WHAT YOU HAVE TO DO:
Which lines in the items below contain the string "skCircle"? Copy out each of those lines.

-.-.-

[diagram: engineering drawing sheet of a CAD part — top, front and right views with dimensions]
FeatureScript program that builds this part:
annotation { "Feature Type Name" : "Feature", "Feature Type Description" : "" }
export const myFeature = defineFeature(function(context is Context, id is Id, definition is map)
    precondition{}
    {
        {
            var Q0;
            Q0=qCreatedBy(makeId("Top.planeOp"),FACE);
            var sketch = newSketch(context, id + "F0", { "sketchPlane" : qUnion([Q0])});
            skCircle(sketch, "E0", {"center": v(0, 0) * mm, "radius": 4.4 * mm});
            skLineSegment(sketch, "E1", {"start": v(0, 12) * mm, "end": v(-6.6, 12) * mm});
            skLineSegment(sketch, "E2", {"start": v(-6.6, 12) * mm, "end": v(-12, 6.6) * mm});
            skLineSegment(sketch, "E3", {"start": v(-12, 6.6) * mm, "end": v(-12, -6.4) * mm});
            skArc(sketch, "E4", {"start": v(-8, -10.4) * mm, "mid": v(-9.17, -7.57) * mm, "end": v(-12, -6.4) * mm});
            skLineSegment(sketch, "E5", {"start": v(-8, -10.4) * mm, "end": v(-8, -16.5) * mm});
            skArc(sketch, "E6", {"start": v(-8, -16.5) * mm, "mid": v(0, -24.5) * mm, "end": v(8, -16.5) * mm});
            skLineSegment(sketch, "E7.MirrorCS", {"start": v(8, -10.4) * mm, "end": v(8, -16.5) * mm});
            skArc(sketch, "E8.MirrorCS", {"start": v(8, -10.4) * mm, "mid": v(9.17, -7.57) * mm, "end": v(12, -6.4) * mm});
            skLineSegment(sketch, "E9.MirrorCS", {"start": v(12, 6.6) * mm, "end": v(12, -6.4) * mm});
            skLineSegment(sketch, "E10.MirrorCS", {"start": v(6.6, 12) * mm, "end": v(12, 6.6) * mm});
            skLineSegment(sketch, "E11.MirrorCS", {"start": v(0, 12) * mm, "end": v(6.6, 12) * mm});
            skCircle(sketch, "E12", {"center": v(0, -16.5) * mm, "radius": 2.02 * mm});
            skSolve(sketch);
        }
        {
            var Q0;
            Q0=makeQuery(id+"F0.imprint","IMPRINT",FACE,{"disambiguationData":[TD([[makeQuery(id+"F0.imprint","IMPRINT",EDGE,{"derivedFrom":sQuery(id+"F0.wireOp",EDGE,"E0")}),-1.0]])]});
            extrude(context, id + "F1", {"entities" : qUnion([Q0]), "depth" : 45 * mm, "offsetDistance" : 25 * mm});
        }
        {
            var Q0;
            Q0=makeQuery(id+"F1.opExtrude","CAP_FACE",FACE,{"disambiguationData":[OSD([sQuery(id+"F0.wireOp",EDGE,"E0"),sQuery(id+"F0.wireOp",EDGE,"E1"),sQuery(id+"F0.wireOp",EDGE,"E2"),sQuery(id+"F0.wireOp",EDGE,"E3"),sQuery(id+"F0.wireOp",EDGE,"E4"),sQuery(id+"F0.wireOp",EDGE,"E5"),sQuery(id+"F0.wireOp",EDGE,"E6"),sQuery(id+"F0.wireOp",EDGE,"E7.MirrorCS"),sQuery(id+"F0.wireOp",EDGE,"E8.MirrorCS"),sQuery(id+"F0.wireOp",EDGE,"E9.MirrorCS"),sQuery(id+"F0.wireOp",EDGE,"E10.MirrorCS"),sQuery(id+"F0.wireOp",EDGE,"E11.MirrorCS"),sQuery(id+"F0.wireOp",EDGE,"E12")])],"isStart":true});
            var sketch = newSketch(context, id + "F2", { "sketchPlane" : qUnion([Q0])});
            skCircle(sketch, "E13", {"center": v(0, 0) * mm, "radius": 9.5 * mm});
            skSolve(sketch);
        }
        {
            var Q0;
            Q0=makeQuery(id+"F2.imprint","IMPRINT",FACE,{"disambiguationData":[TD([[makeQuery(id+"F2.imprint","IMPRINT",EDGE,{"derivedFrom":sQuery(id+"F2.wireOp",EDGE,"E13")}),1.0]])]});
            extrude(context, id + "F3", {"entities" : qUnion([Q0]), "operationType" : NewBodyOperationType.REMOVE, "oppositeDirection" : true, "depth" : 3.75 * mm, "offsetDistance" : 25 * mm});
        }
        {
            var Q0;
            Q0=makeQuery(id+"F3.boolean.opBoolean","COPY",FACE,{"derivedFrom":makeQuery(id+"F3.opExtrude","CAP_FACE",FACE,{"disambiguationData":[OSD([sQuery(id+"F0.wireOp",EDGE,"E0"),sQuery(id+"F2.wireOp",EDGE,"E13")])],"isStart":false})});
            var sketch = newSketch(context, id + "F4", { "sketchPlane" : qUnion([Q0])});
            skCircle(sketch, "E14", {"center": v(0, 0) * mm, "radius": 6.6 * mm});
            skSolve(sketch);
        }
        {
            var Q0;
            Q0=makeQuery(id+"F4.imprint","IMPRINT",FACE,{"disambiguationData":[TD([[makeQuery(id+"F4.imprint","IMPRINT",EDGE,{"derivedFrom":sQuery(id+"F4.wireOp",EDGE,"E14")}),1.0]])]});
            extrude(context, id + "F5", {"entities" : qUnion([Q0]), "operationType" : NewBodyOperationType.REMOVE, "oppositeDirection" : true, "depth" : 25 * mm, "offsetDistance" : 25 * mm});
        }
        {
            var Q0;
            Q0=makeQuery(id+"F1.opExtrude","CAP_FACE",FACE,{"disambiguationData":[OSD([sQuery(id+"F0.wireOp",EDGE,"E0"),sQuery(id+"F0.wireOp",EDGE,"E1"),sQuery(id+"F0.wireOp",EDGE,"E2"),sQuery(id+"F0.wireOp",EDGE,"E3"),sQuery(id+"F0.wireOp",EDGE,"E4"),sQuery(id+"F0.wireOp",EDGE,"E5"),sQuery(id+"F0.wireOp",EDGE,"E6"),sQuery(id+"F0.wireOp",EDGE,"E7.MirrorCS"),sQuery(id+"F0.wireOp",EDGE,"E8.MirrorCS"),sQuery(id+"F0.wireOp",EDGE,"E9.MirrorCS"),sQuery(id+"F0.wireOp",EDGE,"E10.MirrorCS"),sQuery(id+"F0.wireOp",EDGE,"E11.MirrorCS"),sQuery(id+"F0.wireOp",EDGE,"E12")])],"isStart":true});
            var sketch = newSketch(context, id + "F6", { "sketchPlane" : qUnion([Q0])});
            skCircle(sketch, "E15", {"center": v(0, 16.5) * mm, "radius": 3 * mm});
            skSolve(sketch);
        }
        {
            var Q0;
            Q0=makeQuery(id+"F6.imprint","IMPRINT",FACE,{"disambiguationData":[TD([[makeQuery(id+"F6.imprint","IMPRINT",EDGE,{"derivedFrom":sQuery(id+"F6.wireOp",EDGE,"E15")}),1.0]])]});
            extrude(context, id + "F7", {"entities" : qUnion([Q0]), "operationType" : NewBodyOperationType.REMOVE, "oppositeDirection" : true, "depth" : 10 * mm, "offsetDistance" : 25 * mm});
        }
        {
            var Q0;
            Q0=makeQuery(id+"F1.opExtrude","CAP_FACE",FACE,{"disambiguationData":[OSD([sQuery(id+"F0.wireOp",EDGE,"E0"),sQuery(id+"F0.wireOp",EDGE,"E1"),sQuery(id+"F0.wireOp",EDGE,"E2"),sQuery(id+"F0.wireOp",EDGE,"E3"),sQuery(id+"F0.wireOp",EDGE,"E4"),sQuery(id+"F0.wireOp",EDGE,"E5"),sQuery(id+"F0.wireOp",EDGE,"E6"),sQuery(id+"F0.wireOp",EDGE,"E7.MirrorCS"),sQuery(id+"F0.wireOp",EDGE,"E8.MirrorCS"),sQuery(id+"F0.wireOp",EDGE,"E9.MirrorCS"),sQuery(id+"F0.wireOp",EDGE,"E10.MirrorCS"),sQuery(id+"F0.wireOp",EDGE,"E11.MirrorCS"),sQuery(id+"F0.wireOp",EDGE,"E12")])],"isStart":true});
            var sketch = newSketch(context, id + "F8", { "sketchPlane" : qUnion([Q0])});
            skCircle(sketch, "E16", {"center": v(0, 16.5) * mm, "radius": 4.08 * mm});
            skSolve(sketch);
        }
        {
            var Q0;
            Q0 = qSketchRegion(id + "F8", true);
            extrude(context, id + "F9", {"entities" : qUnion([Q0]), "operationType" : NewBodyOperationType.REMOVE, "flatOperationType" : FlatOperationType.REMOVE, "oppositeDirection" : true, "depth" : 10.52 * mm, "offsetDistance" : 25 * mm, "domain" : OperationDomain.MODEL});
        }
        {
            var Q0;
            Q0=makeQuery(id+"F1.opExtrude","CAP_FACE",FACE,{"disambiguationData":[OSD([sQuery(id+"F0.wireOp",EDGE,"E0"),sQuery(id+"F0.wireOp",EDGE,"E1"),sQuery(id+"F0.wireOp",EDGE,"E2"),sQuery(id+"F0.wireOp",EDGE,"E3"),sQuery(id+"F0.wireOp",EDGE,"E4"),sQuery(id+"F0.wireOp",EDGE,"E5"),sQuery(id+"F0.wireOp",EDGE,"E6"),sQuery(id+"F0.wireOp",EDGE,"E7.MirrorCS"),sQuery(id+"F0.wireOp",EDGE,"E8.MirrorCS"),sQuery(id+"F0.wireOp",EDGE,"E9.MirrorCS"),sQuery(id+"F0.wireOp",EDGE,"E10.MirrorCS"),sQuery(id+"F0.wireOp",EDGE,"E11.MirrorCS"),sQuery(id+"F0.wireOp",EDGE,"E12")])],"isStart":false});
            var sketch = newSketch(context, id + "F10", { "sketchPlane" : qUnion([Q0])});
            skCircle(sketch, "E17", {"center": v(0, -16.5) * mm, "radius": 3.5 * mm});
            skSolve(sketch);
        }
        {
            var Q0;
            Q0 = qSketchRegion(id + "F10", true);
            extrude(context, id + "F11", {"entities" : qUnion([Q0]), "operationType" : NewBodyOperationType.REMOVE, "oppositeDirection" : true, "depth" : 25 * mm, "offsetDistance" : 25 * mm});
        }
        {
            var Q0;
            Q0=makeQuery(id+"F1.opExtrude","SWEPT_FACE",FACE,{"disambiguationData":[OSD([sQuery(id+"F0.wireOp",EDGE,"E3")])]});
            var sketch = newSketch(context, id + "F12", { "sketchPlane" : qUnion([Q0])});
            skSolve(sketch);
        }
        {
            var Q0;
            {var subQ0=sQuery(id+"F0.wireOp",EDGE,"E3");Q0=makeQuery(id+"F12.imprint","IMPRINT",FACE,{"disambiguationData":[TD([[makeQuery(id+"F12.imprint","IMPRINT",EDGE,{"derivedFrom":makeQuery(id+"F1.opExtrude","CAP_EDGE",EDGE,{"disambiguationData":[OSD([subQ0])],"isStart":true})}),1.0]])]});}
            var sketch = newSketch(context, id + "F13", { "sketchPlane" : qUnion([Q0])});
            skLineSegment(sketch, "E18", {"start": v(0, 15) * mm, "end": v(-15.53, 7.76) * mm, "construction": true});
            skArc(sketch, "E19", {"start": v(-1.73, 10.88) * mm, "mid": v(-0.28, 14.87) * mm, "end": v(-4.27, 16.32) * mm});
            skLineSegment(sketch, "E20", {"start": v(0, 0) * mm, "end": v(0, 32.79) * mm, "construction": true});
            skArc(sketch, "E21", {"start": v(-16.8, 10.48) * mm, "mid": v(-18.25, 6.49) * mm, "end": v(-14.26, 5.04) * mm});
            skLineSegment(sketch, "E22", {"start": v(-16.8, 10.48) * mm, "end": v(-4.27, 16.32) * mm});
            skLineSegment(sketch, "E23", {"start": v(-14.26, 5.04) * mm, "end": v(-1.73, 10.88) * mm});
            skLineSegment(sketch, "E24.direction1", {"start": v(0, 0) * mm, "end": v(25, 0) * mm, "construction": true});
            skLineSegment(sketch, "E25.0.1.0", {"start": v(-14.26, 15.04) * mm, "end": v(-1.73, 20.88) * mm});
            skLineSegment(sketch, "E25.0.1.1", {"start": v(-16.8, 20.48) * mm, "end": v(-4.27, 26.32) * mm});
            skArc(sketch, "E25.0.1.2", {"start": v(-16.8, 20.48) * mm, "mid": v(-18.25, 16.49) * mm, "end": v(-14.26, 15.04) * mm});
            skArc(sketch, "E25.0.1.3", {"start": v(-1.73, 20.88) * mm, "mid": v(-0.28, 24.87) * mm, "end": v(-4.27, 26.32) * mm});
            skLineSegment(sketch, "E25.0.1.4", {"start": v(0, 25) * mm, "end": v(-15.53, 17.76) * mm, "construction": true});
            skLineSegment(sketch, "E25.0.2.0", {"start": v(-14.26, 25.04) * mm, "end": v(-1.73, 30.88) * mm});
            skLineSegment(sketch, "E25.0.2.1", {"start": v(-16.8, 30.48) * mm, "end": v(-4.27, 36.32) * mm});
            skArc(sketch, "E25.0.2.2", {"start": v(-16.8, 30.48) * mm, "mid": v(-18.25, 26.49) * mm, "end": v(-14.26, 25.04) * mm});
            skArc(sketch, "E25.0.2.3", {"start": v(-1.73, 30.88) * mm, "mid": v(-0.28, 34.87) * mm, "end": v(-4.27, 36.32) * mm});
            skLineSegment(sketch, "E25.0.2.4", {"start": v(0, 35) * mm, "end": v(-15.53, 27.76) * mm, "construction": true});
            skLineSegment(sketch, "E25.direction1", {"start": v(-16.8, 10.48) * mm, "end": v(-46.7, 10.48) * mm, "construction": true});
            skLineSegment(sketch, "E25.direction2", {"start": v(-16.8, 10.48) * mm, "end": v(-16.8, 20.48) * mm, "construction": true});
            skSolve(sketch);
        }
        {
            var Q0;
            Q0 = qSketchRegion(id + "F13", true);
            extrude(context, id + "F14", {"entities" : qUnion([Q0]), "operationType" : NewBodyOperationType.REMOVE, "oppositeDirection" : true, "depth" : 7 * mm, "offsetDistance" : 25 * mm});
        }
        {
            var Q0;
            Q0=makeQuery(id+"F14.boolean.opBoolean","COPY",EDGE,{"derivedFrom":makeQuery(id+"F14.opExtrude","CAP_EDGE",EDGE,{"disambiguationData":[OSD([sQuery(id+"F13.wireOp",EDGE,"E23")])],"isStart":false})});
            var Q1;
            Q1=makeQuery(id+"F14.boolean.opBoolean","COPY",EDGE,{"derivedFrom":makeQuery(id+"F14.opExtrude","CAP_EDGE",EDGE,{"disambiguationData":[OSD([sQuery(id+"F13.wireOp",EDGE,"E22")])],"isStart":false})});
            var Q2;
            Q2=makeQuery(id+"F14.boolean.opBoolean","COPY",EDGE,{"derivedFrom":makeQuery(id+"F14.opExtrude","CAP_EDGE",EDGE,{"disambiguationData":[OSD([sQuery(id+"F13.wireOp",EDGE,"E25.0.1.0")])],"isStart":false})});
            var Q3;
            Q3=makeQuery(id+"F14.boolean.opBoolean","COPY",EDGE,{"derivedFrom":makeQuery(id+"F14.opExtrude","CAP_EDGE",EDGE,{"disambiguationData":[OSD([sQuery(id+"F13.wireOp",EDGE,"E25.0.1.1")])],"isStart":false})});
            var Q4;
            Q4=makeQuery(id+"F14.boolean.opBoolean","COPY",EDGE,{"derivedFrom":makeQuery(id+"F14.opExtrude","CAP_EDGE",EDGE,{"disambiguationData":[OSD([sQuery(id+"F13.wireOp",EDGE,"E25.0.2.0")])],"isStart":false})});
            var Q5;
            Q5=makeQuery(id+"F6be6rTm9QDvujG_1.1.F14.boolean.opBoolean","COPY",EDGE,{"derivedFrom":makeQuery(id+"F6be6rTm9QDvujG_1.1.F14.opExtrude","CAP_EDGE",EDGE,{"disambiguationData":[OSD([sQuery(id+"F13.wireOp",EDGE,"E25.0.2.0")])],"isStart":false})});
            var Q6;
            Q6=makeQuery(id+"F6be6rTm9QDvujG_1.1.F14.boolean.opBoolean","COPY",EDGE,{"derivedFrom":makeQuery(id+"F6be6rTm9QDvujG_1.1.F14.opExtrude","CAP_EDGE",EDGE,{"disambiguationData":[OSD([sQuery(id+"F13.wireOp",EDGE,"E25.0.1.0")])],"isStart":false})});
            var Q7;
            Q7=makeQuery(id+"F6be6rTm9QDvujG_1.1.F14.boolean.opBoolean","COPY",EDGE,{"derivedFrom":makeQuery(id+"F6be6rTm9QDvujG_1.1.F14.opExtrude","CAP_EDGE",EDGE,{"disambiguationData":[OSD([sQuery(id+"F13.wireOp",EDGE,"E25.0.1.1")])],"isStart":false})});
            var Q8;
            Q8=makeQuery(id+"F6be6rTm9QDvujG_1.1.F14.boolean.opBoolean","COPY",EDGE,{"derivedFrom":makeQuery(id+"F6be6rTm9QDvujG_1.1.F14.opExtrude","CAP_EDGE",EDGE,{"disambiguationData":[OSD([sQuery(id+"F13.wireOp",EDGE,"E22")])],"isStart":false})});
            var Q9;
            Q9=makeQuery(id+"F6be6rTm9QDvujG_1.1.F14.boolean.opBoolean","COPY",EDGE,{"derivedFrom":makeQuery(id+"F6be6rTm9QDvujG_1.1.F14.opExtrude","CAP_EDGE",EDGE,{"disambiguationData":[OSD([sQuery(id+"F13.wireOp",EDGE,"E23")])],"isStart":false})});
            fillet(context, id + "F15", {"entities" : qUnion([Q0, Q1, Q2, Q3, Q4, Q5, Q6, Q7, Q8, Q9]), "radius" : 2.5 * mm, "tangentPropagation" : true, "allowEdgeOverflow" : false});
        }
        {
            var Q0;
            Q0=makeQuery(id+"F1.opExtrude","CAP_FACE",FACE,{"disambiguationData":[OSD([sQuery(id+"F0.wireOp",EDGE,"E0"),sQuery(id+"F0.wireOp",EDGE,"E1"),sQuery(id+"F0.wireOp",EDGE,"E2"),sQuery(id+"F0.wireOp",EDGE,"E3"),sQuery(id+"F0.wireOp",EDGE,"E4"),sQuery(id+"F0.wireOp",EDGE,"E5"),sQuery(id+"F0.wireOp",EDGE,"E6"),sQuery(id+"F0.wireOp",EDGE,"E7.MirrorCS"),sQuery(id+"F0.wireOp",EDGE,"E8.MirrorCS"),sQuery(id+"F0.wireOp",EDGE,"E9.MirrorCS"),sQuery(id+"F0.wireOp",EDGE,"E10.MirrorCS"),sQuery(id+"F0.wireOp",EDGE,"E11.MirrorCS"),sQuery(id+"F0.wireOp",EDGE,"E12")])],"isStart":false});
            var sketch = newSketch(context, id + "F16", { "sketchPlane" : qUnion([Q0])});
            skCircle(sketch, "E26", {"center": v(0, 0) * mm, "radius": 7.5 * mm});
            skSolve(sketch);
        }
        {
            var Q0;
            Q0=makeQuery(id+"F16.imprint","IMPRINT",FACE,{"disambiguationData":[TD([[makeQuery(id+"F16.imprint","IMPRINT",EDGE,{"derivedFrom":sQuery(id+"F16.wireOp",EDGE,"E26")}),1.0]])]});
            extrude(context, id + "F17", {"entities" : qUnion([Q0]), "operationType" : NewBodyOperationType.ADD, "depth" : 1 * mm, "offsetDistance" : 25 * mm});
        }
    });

-.-.-

RESPONSE TO THIS TASK:
            skCircle(sketch, "E0", {"center": v(0, 0) * mm, "radius": 4.4 * mm});
            skCircle(sketch, "E12", {"center": v(0, -16.5) * mm, "radius": 2.02 * mm});
            skCircle(sketch, "E13", {"center": v(0, 0) * mm, "radius": 9.5 * mm});
            skCircle(sketch, "E14", {"center": v(0, 0) * mm, "radius": 6.6 * mm});
            skCircle(sketch, "E15", {"center": v(0, 16.5) * mm, "radius": 3 * mm});
            skCircle(sketch, "E16", {"center": v(0, 16.5) * mm, "radius": 4.08 * mm});
            skCircle(sketch, "E17", {"center": v(0, -16.5) * mm, "radius": 3.5 * mm});
            skCircle(sketch, "E26", {"center": v(0, 0) * mm, "radius": 7.5 * mm});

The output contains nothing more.